8:08am: China National Building Material, the nation’s largest cement producer, said late Thursday it expected to post a 50 to 60 per cent drop in net profit for the year’s first six months, from 1.8 billion yuan in the year-earlier period.

It cited a significant slow-down in cement demand growth, severe industry over-capacity for lower cement prices and its profit. The company’s share price has substantially underperformed the Hang Seng Index in the past three months. Click below to enlarge the chart.  

8:04am: Sands China (orange), a developer and operator of resorts and casinos in Macao, will announce its interim result today. The company closed down 3.179 per cent on Thursday at HK$33.5.

Its share price underperformed the Hang Seng Index (purple) from May to June, but it has outperformed the index since July when Macao’s gaming season kicked off.  Click on chart to enlarge.

8:02am: Datang International Power Generation (orange), one of China’s five largest state-owned power producers, will announce its interim result today.

The company closed up 0.559 per cent on Thursday at HK$3.36. Its share price outperformed the Hang Seng Index (purple) in May, but it has since underperformed the index. Click on chart to enlarge.

7:58am: China Eastern Airlines Corporation (orange), the country's second largest carrier by passenger numbers, is going to announce its interim result today.

Its share price largely outperformed the Hang Seng Index (purple) from May to August despite the market rout in early July and recent yuan devaluation. The company closed up 1.331 per cent on Thursday at HK$5.33.  Click on chart to enlarge.

7:56am: China Vanke (orange), the largest residential property developer in China, is going to announce its interim result today.

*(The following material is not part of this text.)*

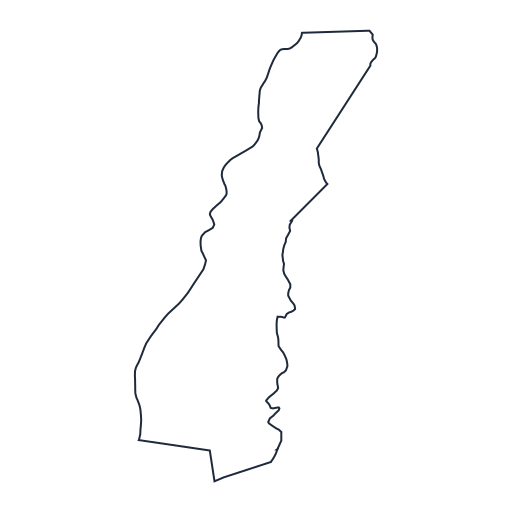 the district of Saltibus, Choiseul, Saint Lucia
{"feature_id": "8701671B43129052292298", "entity_name": "Saltibus", "entity_type": "district", "adm_level": 2, "iso_a3": "LCA", "parent_name": "Saint Lucia", "parent_adm1": "Choiseul", "projection": "mercator", "projection_center": [-61.01, 13.813], "detail": "fine", "context": "isolated", "style": "outline", "palette": "slate", "viewbox_px": 512, "rotation_deg": 0, "n_neighbors": 0, "source": "geoboundaries", "source_scale": "gbopen_adm2", "svg_char_len": 5872}
<svg xmlns="http://www.w3.org/2000/svg" viewBox="0 0 512 512"><path d="M302.0,32.8L301.6,35.2L301.2,36.4L300.8,37.5L300.6,37.9L300.2,38.5L298.8,40.9L297.3,42.8L296.6,43.5L296.3,43.8L295.9,44.1L291.7,47.4L291.3,47.7L291.1,47.7L290.9,47.9L290.6,48.0L290.3,48.2L289.7,48.5L288.8,48.8L287.9,48.9L287.7,49.0L285.8,49.0L285.6,49.1L285.3,49.0L284.5,49.0L283.6,49.1L283.4,49.1L282.6,49.1L282.4,49.2L281.5,49.5L280.9,49.6L280.6,49.8L280.2,50.0L279.7,50.5L279.2,50.9L279.1,51.2L278.7,51.5L278.5,51.8L277.8,52.6L277.3,53.4L277.2,53.6L276.3,55.1L275.1,57.2L273.7,59.7L272.7,61.8L272.2,63.1L271.9,63.7L271.3,65.0L270.8,66.2L270.1,67.9L270.0,68.3L269.7,68.9L267.2,76.5L267.0,77.0L266.7,77.9L266.6,78.1L266.0,79.1L265.9,79.5L265.5,80.2L265.0,81.1L264.9,81.2L264.6,81.8L264.4,82.0L263.2,83.7L262.4,85.2L261.6,86.3L261.5,86.5L261.0,87.4L260.6,88.2L260.3,89.0L260.2,89.3L260.1,89.8L260.0,90.2L259.9,90.4L259.8,91.1L259.7,91.4L259.7,91.8L259.7,92.3L259.6,92.7L259.6,93.1L259.6,93.5L259.5,94.3L259.5,94.6L259.4,94.8L259.4,95.1L259.4,95.3L259.3,96.1L259.3,97.2L259.1,98.7L259.0,100.0L259.0,100.7L258.9,100.9L259.0,101.3L258.9,103.0L258.9,103.5L258.8,104.1L258.7,104.5L258.7,104.9L258.6,105.2L258.6,105.5L258.5,106.0L258.5,106.7L258.4,107.0L258.4,107.5L258.4,107.9L258.3,109.1L258.2,111.7L258.4,117.7L258.5,118.1L258.5,118.3L258.5,118.7L258.7,119.1L258.8,119.8L259.1,120.8L259.1,121.2L260.7,123.2L261.2,124.1L261.7,125.4L261.8,125.8L262.1,128.1L261.9,128.4L261.8,128.6L261.2,129.9L260.9,130.3L260.6,131.0L260.5,131.4L260.3,131.7L259.9,132.5L259.8,133.1L259.6,134.1L259.6,134.5L259.5,135.1L259.4,135.4L259.4,135.6L259.2,136.5L258.9,137.2L258.8,137.8L258.7,138.1L258.3,138.8L258.0,139.6L257.9,139.9L257.6,140.4L257.4,140.6L257.0,141.3L256.8,141.5L255.9,142.8L254.9,144.1L252.8,146.4L246.1,150.5L239.3,154.4L238.3,155.0L238.1,155.1L232.8,158.1L231.5,159.1L230.7,159.6L230.5,159.8L230.3,159.9L230.2,160.1L229.7,160.6L229.5,160.8L228.6,161.7L228.4,162.0L228.2,162.1L227.5,162.8L226.3,164.1L225.8,164.7L225.6,164.9L225.3,165.3L224.6,166.3L223.9,167.3L223.2,168.8L223.0,169.3L222.2,171.0L221.9,173.7L221.8,174.3L221.8,174.7L221.8,175.1L221.9,176.2L222.0,176.9L222.3,177.8L222.4,178.5L222.9,180.0L223.1,180.6L223.3,181.2L223.5,181.6L223.7,182.2L224.0,182.8L224.4,184.1L225.1,185.1L225.4,185.9L225.6,186.5L225.7,187.0L226.4,189.8L226.6,192.1L226.6,192.9L226.6,193.2L226.5,194.0L226.4,194.2L226.3,194.7L225.5,196.1L225.3,196.2L225.2,196.4L224.1,197.8L223.9,198.1L223.6,198.5L223.4,198.7L223.3,198.9L223.0,199.2L222.6,199.7L222.4,200.0L222.1,200.4L221.8,200.7L221.6,201.0L220.9,201.8L220.5,202.2L217.5,204.8L216.8,205.3L216.6,205.5L216.2,205.9L216.0,206.1L215.7,206.4L215.2,206.8L214.7,207.3L214.4,207.6L214.2,207.8L213.9,208.0L213.3,208.5L213.1,208.7L212.9,208.9L212.7,209.3L212.4,209.5L211.9,210.1L211.5,210.5L211.3,210.9L211.1,211.1L210.8,211.5L210.4,212.0L210.3,212.7L210.0,213.3L209.9,213.5L209.9,213.9L210.0,214.2L210.0,214.5L210.1,214.9L210.2,215.4L210.9,216.6L211.1,217.1L211.3,217.4L211.5,217.7L211.8,218.2L211.9,218.4L212.3,219.0L213.1,220.9L213.8,222.9L214.3,224.4L213.3,226.6L212.7,227.9L208.5,230.4L205.2,232.1L205.1,232.3L204.9,232.4L203.9,233.5L201.8,235.8L201.0,238.0L200.9,238.4L200.8,239.4L200.6,240.6L200.6,241.0L200.5,241.4L200.6,243.2L200.6,243.9L200.6,245.1L201.4,250.8L201.6,251.1L201.9,251.9L202.5,252.7L202.8,253.4L204.3,256.8L206.0,260.3L205.1,264.2L203.4,269.3L198.8,276.2L194.4,282.8L194.1,283.3L193.4,284.3L191.5,287.3L189.4,290.5L188.1,292.5L187.2,293.7L182.7,299.4L178.9,303.7L168.4,313.4L164.8,317.4L164.4,318.0L164.0,318.4L162.7,320.1L159.0,324.7L156.3,329.0L155.7,329.8L153.8,332.3L153.1,333.2L150.8,336.3L146.3,343.2L144.3,347.8L141.9,354.3L141.2,356.0L140.6,357.4L140.4,358.2L138.5,362.6L137.5,364.4L136.8,365.7L136.1,367.3L135.7,368.4L135.0,371.3L134.9,375.8L135.1,380.0L135.1,382.3L135.2,386.5L135.2,389.6L135.3,391.6L135.3,393.0L135.6,394.4L136.5,397.9L137.5,400.0L137.8,400.8L139.2,404.6L139.6,405.8L140.4,409.5L141.0,416.2L141.2,420.3L140.8,426.1L140.5,429.1L140.3,433.0L140.2,434.6L139.8,436.2L139.6,437.0L139.1,439.3L138.8,440.1L209.8,450.5L214.5,481.3L223.2,477.6L223.3,477.5L271.1,461.9L271.5,460.9L272.6,459.5L274.2,456.8L275.8,453.7L277.4,449.4L277.0,449.4L278.0,448.6L278.0,447.9L281.3,440.6L281.3,432.0L278.6,429.5L276.2,428.4L271.2,425.0L268.9,423.3L268.2,422.0L269.9,418.3L273.1,415.9L275.4,413.4L278.7,410.3L279.4,408.4L278.8,407.5L278.3,407.4L275.5,407.9L273.0,408.4L270.7,407.9L269.7,405.4L268.3,403.2L267.3,402.4L266.1,400.9L266.2,400.5L268.8,397.4L271.0,395.6L273.9,393.3L275.2,392.0L276.6,390.8L278.1,388.2L277.9,386.5L277.4,384.3L277.2,382.6L277.2,378.9L278.0,377.2L279.3,375.5L282.1,373.0L283.8,372.4L285.9,370.4L287.4,366.3L287.3,364.0L286.8,361.2L286.4,359.4L284.7,355.4L283.2,352.5L281.0,349.8L278.6,346.2L278.5,344.6L278.4,340.3L278.1,337.5L276.9,333.1L276.8,331.9L276.6,326.4L276.6,323.8L276.9,319.8L277.6,316.7L278.5,316.8L281.2,316.8L282.8,317.2L284.1,317.6L284.9,317.5L285.6,316.2L286.8,313.9L289.2,312.4L290.8,312.0L293.3,310.7L295.1,309.1L294.8,306.9L294.5,305.4L293.8,304.2L291.7,301.6L290.8,300.6L288.2,295.7L288.2,293.2L289.0,290.0L290.3,287.6L290.3,284.2L289.4,282.6L287.7,279.4L285.7,276.4L284.3,274.0L283.3,270.3L283.6,267.1L284.0,263.9L283.1,261.0L282.4,255.0L282.9,252.1L283.3,248.9L284.3,245.2L285.7,242.0L286.1,238.3L287.9,235.1L290.1,231.0L289.4,227.4L289.8,224.6L292.0,221.0L290.8,220.7L327.4,184.0L326.0,182.5L324.1,179.0L323.3,175.9L322.3,173.1L321.1,169.6L320.5,168.1L319.8,166.8L319.1,164.8L318.7,162.2L318.8,160.6L318.7,159.3L318.6,158.0L318.4,156.8L318.4,156.1L318.1,154.7L317.9,152.4L317.5,150.9L317.2,149.7L316.8,148.6L370.4,65.6L370.3,64.2L370.5,63.5L371.1,62.2L372.9,60.0L373.9,59.1L375.0,58.1L375.8,56.8L376.7,53.6L377.1,51.1L377.1,48.6L377.0,47.5L376.7,46.2L376.2,44.7L375.7,43.7L374.4,42.3L373.5,41.1L372.7,39.7L372.4,37.5L372.7,34.6L369.4,30.7L302.0,32.8Z" fill="none" stroke="#1e293b" stroke-width="2"/></svg>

Its share price underperformed the Hang Seng Index (purple) in late June but it bounced back quickly and has outperformed the index since early July. The company closed up 0.541 per cent on Thursday at HK$18.6. Click on chart below to enlarge.

7:54am: Hong Kong’s top five stocks by turnover yesterday: Tencent Holdings (orange) up 6.82 per cent to HK$144.10 with turnover of HK$5.945 billion; Hong Kong Exchanges and Clearing (purple) down 0.58 per cent to HK$205.80; Bank of China (green) down 0.73 per cent to HK$4.10; Ping An Insurance (blue) down 0.12 per cent to HK$43.40; China Mobile (red) down 1.25 per cent to HK$98.95. Click to enlarge.

7:52am: Yesterday, the Hang Seng Index (orange) closed up 0.43 per cent or 102.78 points on 24,018.80, while the H-shares index (purple) closed up 0.35 per cent or 38.13 points on 11,080.92. Click to enlarge.

7:50am: Onshore spot yuan closed at 6.3982 Thursday, compared with the mid price of 6.4010 set by the PBoC in the morning.